Of those who said they wouldn’t become a physician again, 32 percent felt there was too much third-party interference in their practice operations. When asked to indicate the largest barrier to good health care for their patients, 37 percent of physicians identified a lack of adequate insurance coverage and 19 percent said they don’t have enough time to adequately educate patients on better health strategies.

Meanwhile, just 35 percent of respondents said they support the Patient Protection and Affordable Care Act or support it with minor changes.

PPACA has been a sore subject for many doctors, as research continues to find that PPACA could deepen the doctor gap. The influx of millions of newly insured Americans who gain coverage under PPACA next year, on top of the already growing physician shortage, will have profound implications for patient access to medical care, industry insiders warn.

“We are at a critical juncture,” Dr.
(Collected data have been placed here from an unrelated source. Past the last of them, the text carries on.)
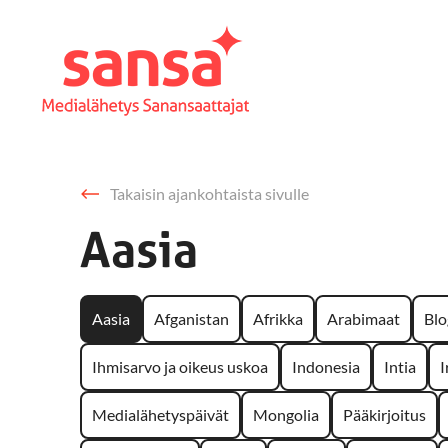
Takaisin ajankohtaista sivulle
Aasia
Aasia
Afganistan
Afrikka
Arabimaat
Blo
Ihmisarvo ja oikeus uskoa
Indonesia
Intia
I
Medialähetyspäivät
Mongolia
Pääkirjoitus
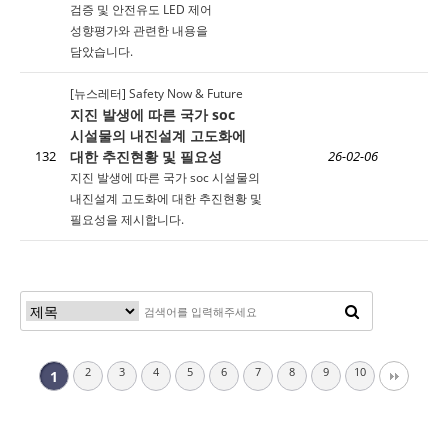
검증 및 안전유도 LED 제어
성향평가와 관련한 내용을
담았습니다.
[뉴스레터] Safety Now & Future
지진 발생에 따른 국가 soc
시설물의 내진설계 고도화에
대한 추진현황 및 필요성
132
26-02-06
지진 발생에 따른 국가 soc 시설물의
내진설계 고도화에 대한 추진현황 및
필요성을 제시합니다.
2
3
4
5
6
7
8
9
10
1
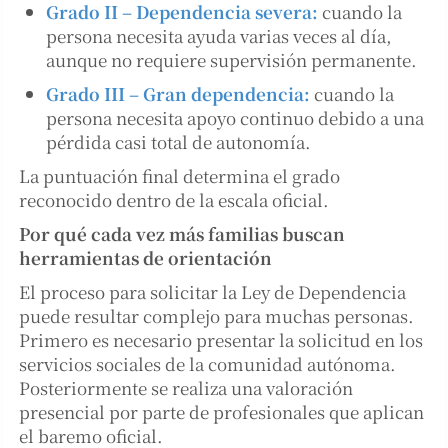
Grado II – Dependencia severa:
cuando la
persona necesita ayuda varias veces al día,
aunque no requiere supervisión permanente.
Grado III – Gran dependencia:
cuando la
persona necesita apoyo continuo debido a una
pérdida casi total de autonomía.
La puntuación final determina el grado
reconocido dentro de la escala oficial.
Por qué cada vez más familias buscan
herramientas de orientación
El proceso para solicitar la Ley de Dependencia
puede resultar complejo para muchas personas.
Primero es necesario presentar la solicitud en los
servicios sociales de la comunidad autónoma.
Posteriormente se realiza una valoración
presencial por parte de profesionales que aplican
el baremo oficial.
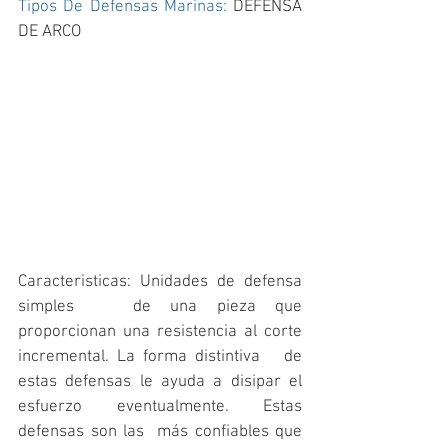
Tipos De Defensas Marinas: 
DEFENSA 
DE ARCO 
Caracteristicas: Unidades de defensa 
simples   de una pieza que 
proporcionan una resistencia al corte 
incremental. La forma distintiva   de 
estas defensas le ayuda a disipar el 
esfuerzo eventualmente. Estas   
defensas son las  más confiables que   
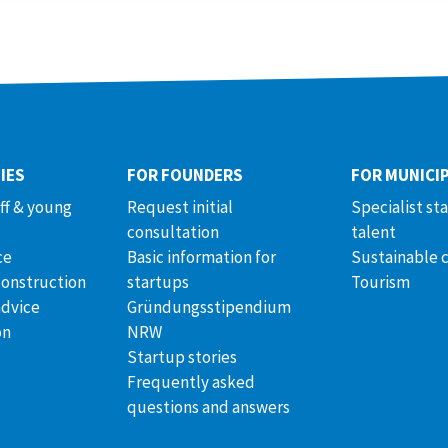
IES
FOR FOUNDERS
FOR MUNICIP
aff & young
Request initial
Specialist st
consultation
talent
ce
Basic information for
Sustainable 
construction
startups
Tourism
advice
Gründungsstipendium
on
NRW
Startup stories
Frequently asked
questions and answers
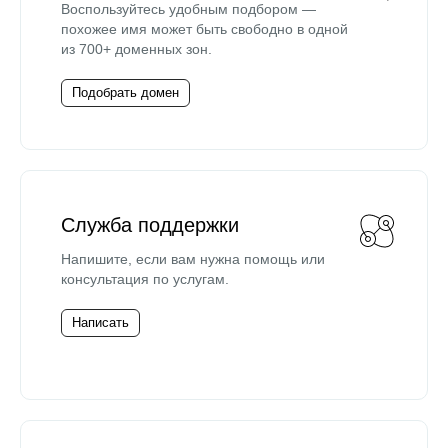
Воспользуйтесь удобным подбором —
похожее имя может быть свободно в одной
из 700+ доменных зон.
Подобрать домен
Служба поддержки
Напишите, если вам нужна помощь или
консультация по услугам.
Написать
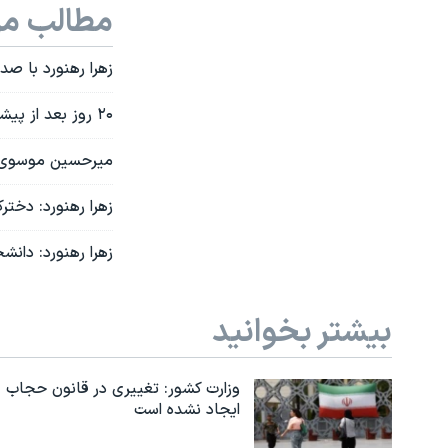
مطالب مر
زهرا رهنورد با صد
۲۰ روز بعد از پیشنهاد موسوی برای عبور از جمهوری اسلامی، محدودیت‌های حصر او بیشتر شد
میرحسین موسوی پ
زهرا رهنورد: دختر
زهرا رهنورد: دانش
بیشتر بخوانید
وزارت کشور: تغییری در قانون حجاب
ایجاد نشده است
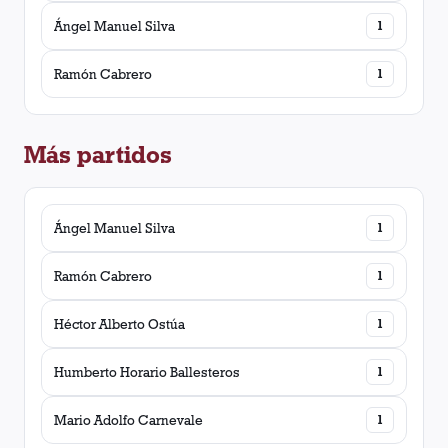
Ángel Manuel Silva
1
Ramón Cabrero
1
Más partidos
Ángel Manuel Silva
1
Ramón Cabrero
1
Héctor Alberto Ostúa
1
Humberto Horario Ballesteros
1
Mario Adolfo Carnevale
1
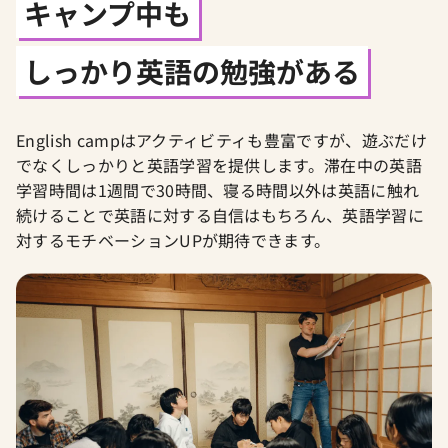
キャンプ中も
しっかり英語の勉強がある
English campはアクティビティも豊富ですが、遊ぶだけ
でなくしっかりと英語学習を提供します。滞在中の英語
学習時間は1週間で30時間、寝る時間以外は英語に触れ
続けることで英語に対する自信はもちろん、英語学習に
対するモチベーションUPが期待できます。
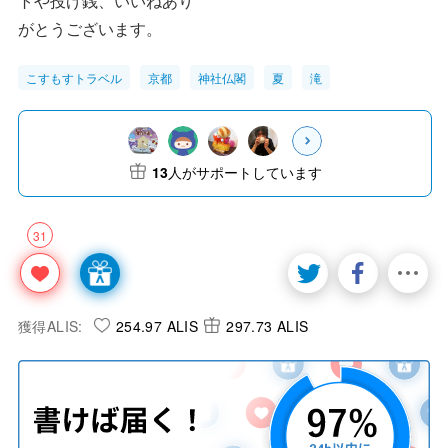
トや投げ銭、いいねあり
がとうございます。
こすもすトラベル
京都
神社仏閣
夏
滝
13
人がサポートしています
31
獲得ALIS:
254.97 ALIS
297.73 ALIS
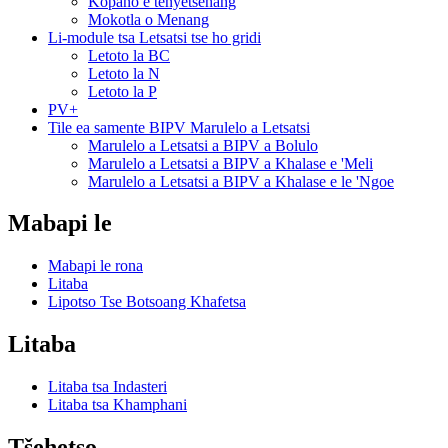
Kopano e tenyetsehang
Mokotla o Menang
Li-module tsa Letsatsi tse ho gridi
Letoto la BC
Letoto la N
Letoto la P
PV+
Tile ea samente BIPV Marulelo a Letsatsi
Marulelo a Letsatsi a BIPV a Bolulo
Marulelo a Letsatsi a BIPV a Khalase e 'Meli
Marulelo a Letsatsi a BIPV a Khalase e le 'Ngoe
Mabapi le
Mabapi le rona
Litaba
Lipotso Tse Botsoang Khafetsa
Litaba
Litaba tsa Indasteri
Litaba tsa Khamphani
Tšehetso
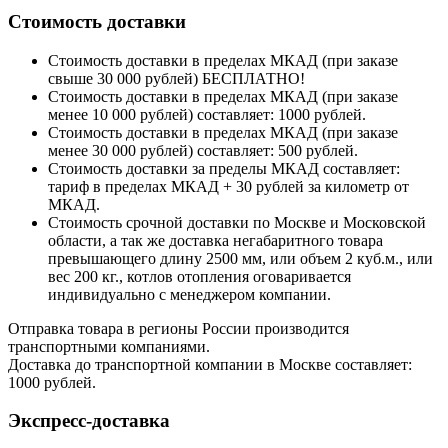
Стоимость доставки
Стоимость доставки в пределах МКАД (при заказе
свыше 30 000 рублей) БЕСПЛАТНО!
Стоимость доставки в пределах МКАД (при заказе
менее 10 000 рублей) составляет: 1000 рублей.
Стоимость доставки в пределах МКАД (при заказе
менее 30 000 рублей) составляет: 500 рублей.
Стоимость доставки за пределы МКАД составляет:
тариф в пределах МКАД + 30 рублей за километр от
МКАД.
Стоимость срочной доставки по Москве и Московской
области, а так же доставка негабаритного товара
превышающего длину 2500 мм, или объем 2 куб.м., или
вес 200 кг., котлов отопления оговаривается
индивидуально с менеджером компании.
Отправка товара в регионы России производится
транспортными компаниями.
Доставка до транспортной компании в Москве составляет:
1000 рублей.
Экспресс-доставка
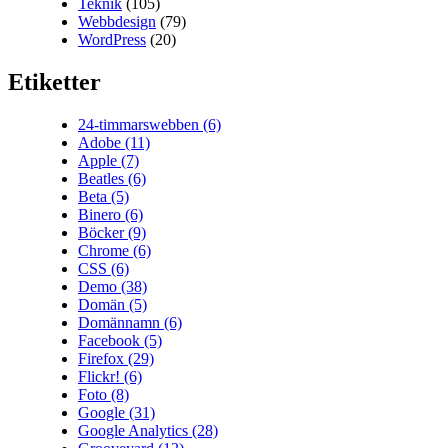
Teknik
(105)
Webbdesign
(79)
WordPress
(20)
Etiketter
24-timmarswebben
(6)
Adobe
(11)
Apple
(7)
Beatles
(6)
Beta
(5)
Binero
(6)
Böcker
(9)
Chrome
(6)
CSS
(6)
Demo
(38)
Domän
(5)
Domännamn
(6)
Facebook
(5)
Firefox
(29)
Flickr!
(6)
Foto
(8)
Google
(31)
Google Analytics
(28)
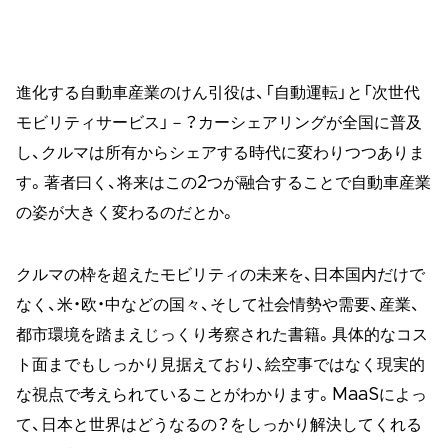
進化する自動車産業のけん引役は、「自動運転」と「次世代
モビリティサービス」－？カーシェアリングが全国に普及
し、クルマは所有からシェアする時代に変わりつつありま
す。著者曰く、将来はこの2つが融合することで自動車産業
の姿が大きく変わるのだとか。
クルマの枠を超えたモビリティの未来を、日本国内だけで
なく、米・欧・中などの国々、そして社会情勢や需要、産業、
都市環境を踏まえじっくり考察された書籍。具体的なコス
ト面までもしっかり見据えており、絵空事ではなく現実的
な視点で考えられていることがわかります。MaaSによっ
て、日本と世界はどうなるの？をしっかり解決してくれる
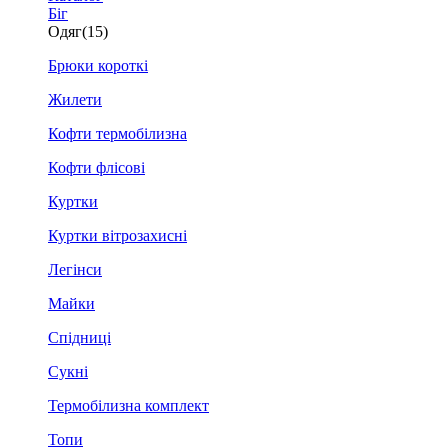
Біг
Одяг
(15)
Брюки короткі
Жилети
Кофти термобілизна
Кофти флісові
Куртки
Куртки вітрозахисні
Легінси
Майки
Спідниці
Сукні
Термобілизна комплект
Топи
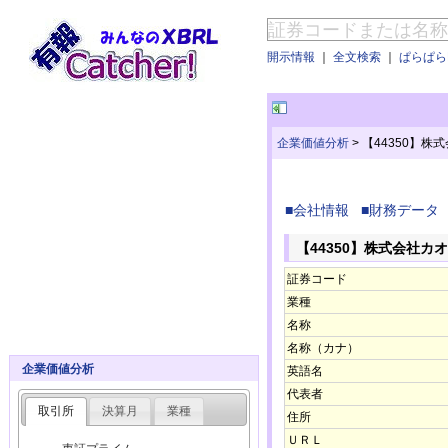
開示情報
｜
全文検索
｜
ぱらぱらE
企業価値分析
>
【44350】株
■会社情報
■財務データ
【44350】株式会社カ
証券コード
業種
名称
名称（カナ）
企業価値分析
英語名
代表者
取引所
決算月
業種
住所
ＵＲＬ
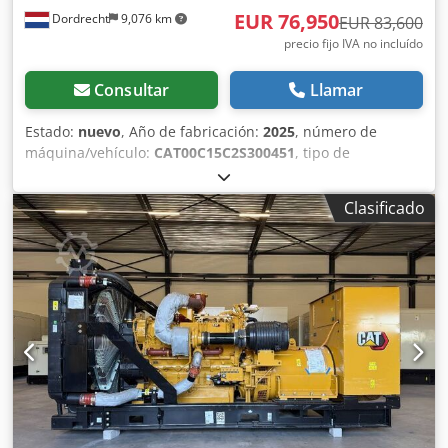
EUR 76,950
Dordrecht
9,076 km
EUR 83,600
precio fijo IVA no incluído
Consultar
Llamar
Estado:
nuevo
, Año de fabricación:
2025
, número de
máquina/vehículo:
CAT00C15C2S300451
, tipo de
combustible:
diésel
, fabricante de motores:
Caterpillar
C15
, Propósito: Construcción Peso en vacío: 5.071 kg
Clasificado
Crsdpfx Aex Svhzjmvof Potencia del generador: 550 kVA
Dimensiones del compartimento de carga: 493 x 166 x 232
cm Marcado CE: sí Capacidad del tanque de agua: 842 l
Póngase en contacto con el equipo de DPX para más
información. = Más opciones y accesorios = - Batería -
Panel de control - Techo de acero - Cisterna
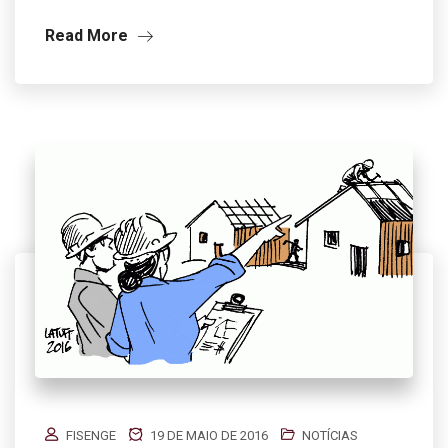
Read More
FISENGE
19 DE MAIO DE 2016
NOTÍCIAS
Steven Wartman, president and CEO of the Association of Academic Health Centers, said earlier this year. “As the 2014 deadline for most Americans to have health insurance approaches, the health care workforce is not ready, and we are quickly running out of time.”

The Doctor Patient Medical Association has argued that PPACA will have little positive impact on patients’ access to medical care and will only create red tape for doctors.

Similarly, 45 percent of physicians surveyed by the Physicians Practice said that the re-election of President Obama “bodes poorly for the future of health care.”

Though the survey focused on the frustrations of doctors, the majority — at 60 percent — said they’d choose their career again. The survey also found that 46 percent of physicians said they will continue to practice the same way they do today over the next five years. Fourteen percent of those surveyed plan on retiring in that same time frame.